Tras la segunda estrella...

 
Hace unos días alguien me hacia un regalo, algo sencillo, pero lleno de significado. Siempre lo he sabido, desde aquellas épocas de niñez, cuando cada navidad la caja tonta, reponía una y otra vez, Peter Pan. Y entre indios, piratas, niños perdidos y el cocodrilo, estaba mi regalo. Una frase, solo una sucesión de palabras, pero con un mensaje que va más allá. “Detrás de la segunda estrella, gira a la derecha, y todo recto hasta el amanecer”.

Habré oído esta frase unas decenas de veces, pero esta vez, cuando la leí, algo cambio. Sera que me hago mayor, o simplemente, que nunca lo había meditado hasta ahora. Así que pensé en un cielo de estrellas, alguno que recordara muy bien, y ese no puede ser otro, que el cielo de La Palma una noche de luna nueva. E intente buscar la segunda estrella, pero mire en la dirección que mire, hay millones. ¿Quizás es la que mas brille al oeste?, ¿Quizás la que está detrás de la estrella polar, al norte?, ¿a lo mejor es la segunda estrella del cinturón de Orión?, es imposible, son demasiadas. Las indicaciones están incompletas, fue mi primera impresión. Al final ir a un lugar, donde los niños, son niños, hay indios,  piratas, polvo de hadas, batallas donde siempre pierden los malos, y donde con imaginación se consigue todo lo que necesitas, debe ser complicado.

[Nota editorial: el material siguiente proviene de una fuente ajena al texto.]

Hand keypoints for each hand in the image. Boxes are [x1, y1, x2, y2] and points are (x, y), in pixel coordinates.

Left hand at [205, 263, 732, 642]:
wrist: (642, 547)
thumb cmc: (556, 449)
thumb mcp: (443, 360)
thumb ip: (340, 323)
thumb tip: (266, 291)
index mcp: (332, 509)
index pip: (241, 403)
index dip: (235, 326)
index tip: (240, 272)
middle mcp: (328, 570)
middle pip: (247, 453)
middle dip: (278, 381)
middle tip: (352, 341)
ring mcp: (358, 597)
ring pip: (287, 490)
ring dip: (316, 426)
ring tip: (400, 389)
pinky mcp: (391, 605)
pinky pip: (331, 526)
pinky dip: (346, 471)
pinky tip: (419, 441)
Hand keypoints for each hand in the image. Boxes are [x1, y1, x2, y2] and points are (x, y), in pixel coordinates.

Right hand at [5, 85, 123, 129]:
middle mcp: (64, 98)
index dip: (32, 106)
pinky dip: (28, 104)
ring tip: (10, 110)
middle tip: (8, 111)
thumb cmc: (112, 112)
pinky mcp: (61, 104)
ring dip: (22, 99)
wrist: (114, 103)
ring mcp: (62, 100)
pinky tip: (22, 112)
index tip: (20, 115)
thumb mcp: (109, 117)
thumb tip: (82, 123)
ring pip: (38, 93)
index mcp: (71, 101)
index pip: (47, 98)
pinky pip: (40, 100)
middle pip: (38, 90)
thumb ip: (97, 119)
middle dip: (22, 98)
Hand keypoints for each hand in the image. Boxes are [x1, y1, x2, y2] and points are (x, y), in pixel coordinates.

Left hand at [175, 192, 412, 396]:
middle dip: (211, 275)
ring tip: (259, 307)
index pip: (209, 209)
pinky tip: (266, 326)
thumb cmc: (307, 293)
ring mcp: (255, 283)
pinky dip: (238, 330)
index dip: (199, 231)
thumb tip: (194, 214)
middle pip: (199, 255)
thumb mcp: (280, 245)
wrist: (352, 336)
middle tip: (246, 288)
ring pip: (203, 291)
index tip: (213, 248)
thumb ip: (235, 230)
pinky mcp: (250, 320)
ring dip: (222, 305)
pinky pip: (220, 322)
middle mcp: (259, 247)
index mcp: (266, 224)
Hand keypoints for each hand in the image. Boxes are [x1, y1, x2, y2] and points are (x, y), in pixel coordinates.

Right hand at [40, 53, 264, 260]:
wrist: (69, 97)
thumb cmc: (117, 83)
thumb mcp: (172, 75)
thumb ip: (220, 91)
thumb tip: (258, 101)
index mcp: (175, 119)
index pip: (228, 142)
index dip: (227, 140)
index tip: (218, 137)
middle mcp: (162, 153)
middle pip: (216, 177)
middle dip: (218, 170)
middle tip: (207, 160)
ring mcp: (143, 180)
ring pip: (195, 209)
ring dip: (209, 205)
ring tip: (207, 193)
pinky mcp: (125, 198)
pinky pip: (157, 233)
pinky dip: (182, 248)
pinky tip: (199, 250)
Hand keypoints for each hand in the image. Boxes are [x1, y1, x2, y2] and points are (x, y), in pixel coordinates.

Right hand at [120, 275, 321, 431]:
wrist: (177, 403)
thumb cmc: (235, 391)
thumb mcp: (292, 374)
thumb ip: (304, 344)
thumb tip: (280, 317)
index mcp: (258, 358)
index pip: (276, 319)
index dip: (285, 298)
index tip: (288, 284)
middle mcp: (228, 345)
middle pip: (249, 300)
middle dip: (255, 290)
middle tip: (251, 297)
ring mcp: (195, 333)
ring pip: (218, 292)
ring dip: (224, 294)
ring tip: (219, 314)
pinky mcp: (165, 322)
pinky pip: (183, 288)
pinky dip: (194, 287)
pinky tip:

Nunca Jamás, tras la segunda estrella, a la derecha y todo recto hasta el amanecer. Aun no lo he encontrado, pero creo que voy por buen camino. La segunda estrella a la derecha, ¿cuál?, pues la que más te guste, la que quieras, cualquiera puede ser tu estrella. Cuando la encuentres, dale un giro a tu vida, y a partir de ahí, todo recto hasta el amanecer, siempre hacia un nuevo día. Hacia otra oportunidad de llegar a tu “Nunca Jamás”.